The procedure to amend the constitution is dictated in Article 37 of the Constitution. The amendment is wholly processed by all components of the legislature, the MPR, as a joint sitting of its two components, the People's Representative Council (DPR) and the Regional Representative Council (DPD).
The constitutional amendment procedure is dictated by the Article 37 of the Constitution. The current procedures were introduced by the Fourth amendment to the constitution in 2002.
The article requires an amendment to be proposed by at least a third of the entire People's Consultative Assembly (MPR) members on a written form describing the proposed amendments and its justification. The quorum for a parliamentary special session to amend the constitution is set at a two-thirds majority of the MPR members.

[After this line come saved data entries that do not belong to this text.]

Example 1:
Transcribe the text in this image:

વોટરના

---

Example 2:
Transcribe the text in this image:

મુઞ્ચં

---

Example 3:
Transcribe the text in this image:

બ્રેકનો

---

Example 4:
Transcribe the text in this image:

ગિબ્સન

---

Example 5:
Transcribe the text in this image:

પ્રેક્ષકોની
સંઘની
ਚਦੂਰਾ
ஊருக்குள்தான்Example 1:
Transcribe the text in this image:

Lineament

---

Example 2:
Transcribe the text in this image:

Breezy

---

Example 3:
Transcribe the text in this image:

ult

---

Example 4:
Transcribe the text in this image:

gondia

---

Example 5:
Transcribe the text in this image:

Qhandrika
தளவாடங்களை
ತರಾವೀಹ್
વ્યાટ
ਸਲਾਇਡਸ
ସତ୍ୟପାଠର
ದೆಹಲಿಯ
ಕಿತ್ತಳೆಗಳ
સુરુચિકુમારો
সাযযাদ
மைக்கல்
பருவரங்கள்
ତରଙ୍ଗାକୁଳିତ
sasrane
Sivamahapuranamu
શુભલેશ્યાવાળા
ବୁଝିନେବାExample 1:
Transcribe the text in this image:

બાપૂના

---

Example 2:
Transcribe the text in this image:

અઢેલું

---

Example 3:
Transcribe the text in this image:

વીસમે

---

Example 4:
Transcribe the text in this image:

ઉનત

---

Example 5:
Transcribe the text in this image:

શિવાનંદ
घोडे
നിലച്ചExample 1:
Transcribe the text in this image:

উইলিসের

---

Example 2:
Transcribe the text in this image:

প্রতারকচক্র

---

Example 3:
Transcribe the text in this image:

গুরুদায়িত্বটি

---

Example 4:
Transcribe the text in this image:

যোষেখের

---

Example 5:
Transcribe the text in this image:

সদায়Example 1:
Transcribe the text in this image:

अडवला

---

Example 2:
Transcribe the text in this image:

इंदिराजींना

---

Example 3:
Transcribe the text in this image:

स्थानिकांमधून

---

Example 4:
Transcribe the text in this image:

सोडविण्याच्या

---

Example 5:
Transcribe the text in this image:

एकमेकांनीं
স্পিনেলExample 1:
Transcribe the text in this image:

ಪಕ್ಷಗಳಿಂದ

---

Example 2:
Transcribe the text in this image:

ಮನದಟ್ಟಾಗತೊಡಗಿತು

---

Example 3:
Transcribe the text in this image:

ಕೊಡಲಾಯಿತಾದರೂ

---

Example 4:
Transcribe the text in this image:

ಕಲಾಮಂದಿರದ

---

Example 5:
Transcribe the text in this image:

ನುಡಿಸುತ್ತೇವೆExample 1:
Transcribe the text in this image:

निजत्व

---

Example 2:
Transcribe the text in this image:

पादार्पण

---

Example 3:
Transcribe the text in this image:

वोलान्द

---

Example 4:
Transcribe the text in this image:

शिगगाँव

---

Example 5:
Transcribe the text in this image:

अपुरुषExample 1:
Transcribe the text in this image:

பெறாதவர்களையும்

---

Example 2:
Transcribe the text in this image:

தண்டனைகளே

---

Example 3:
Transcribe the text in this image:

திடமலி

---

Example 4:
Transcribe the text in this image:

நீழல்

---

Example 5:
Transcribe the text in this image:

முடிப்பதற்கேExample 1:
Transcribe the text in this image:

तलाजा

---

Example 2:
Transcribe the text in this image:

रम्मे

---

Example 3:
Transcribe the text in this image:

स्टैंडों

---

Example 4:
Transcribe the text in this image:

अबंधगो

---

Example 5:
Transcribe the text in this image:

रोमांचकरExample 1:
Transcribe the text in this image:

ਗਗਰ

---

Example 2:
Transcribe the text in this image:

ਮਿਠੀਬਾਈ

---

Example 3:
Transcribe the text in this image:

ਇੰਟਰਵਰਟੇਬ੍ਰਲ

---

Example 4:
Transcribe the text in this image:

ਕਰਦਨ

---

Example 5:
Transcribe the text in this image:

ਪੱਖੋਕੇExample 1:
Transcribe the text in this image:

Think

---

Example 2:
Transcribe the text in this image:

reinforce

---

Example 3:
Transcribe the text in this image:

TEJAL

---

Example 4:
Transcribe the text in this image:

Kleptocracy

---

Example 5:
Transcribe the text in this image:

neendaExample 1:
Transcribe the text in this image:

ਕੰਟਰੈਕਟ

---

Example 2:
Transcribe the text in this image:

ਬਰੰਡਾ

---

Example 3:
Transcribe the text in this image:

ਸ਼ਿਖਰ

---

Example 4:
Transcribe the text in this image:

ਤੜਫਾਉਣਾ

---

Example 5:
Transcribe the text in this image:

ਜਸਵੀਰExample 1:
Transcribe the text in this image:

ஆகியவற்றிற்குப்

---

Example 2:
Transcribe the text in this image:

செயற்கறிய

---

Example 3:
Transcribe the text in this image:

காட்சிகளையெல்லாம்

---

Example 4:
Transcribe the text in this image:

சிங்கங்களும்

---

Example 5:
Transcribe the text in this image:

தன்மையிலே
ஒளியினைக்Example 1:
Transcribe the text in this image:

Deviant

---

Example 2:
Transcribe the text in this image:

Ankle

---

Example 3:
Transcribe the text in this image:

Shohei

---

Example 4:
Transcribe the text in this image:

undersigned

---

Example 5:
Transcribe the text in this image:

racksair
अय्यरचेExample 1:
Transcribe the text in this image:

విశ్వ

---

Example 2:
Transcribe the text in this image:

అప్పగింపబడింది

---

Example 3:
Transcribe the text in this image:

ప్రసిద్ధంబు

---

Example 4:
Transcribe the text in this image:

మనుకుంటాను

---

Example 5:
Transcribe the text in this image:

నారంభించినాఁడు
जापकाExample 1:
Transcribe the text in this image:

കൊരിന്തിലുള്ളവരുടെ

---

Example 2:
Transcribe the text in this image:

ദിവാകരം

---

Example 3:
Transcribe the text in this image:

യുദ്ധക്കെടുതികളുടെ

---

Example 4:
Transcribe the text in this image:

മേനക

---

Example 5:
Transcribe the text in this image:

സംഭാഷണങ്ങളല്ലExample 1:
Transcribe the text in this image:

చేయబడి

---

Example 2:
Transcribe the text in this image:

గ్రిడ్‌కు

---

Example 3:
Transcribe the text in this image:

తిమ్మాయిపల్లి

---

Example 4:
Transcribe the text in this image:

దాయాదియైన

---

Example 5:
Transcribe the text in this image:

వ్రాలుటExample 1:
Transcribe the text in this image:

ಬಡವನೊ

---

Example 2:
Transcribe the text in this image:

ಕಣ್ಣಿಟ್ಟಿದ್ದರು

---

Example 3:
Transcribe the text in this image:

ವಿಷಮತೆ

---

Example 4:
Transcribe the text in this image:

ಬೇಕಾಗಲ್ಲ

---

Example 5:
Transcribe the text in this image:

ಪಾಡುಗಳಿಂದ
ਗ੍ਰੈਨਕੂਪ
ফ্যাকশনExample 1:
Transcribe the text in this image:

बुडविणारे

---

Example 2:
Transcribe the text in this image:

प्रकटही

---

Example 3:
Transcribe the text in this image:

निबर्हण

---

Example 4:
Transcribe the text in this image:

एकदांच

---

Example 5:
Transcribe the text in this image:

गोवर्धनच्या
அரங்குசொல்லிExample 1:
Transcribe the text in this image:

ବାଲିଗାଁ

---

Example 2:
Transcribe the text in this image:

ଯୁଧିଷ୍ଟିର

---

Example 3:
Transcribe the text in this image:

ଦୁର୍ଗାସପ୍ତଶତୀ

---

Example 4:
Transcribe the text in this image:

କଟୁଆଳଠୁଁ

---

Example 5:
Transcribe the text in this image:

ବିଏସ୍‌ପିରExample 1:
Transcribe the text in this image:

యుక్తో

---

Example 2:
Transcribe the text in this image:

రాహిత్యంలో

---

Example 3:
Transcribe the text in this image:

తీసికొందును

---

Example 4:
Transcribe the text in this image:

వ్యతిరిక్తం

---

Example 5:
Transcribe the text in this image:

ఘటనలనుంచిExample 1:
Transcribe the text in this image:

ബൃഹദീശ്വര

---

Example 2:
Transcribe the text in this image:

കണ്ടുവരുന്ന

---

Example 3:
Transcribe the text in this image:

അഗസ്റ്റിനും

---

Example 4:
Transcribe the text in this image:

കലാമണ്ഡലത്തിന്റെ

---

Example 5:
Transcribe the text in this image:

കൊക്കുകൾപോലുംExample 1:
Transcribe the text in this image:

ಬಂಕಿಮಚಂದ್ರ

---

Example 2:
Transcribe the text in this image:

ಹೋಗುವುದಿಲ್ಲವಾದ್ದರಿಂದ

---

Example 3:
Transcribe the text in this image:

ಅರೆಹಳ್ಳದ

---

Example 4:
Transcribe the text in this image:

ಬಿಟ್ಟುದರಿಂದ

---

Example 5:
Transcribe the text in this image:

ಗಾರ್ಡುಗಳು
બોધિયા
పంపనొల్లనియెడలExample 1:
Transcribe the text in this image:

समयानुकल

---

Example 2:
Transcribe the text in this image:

An amendment proposal needs only a simple majority of 50%+1 to be passed by the MPR. The previous amendment procedure required a 2/3 supermajority for an amendment to pass; this was modified to a simple majority on the fourth amendment of the constitution.
Article 37 dictated the constitution's only entrenched clause is on prohibition to amend the nature of Indonesia as a unitary state.
History

The first 1945 Constitution was abrogated by the Federal Constitution of 1949 for the entire period of the short-lived Republic of the United States of Indonesia, and later by the Provisional Constitution of 1950 on the Liberal democracy period in Indonesia (1950–1959). The 1945 Constitution was restored by a Presidential Decree on 5 July 1959 to address the Konstituante failure to set the replacement of the 1950 Constitution.
In the New Order regime, the authority committed to not amend the constitution, as they perceived the constitution as final and stated its "sanctity" should be protected. Despite the MPR having entrenched its no-amendment position on the TAP MPR 1/1983, the MPR also dictated a procedure to amend the constitution, which includes proposals to be submitted by minimum of 4 (out of 5) complete parliamentary fraction members and a two-thirds majority for the proposed amendment to pass.[1] After the initial passage, the law further dictates for a constitutional referendum authorised by the President to take place, with a double supermajority of 90% of electorate turnout and support votes required.[2] In case the threshold was achieved, the MPR could continue and finalise the amendment process.
After the 1998 Reform, the new regime was increasingly open on constitutional amendment proposals. The law requiring a referendum to amend the constitution passed in 1985 was revoked in March 1999, significantly simplifying the future constitutional amendment process.[3] MPR Speaker Amien Rais presided over the entire four MPR sessions to amend the constitution during the 1999 – 2002 period.[4]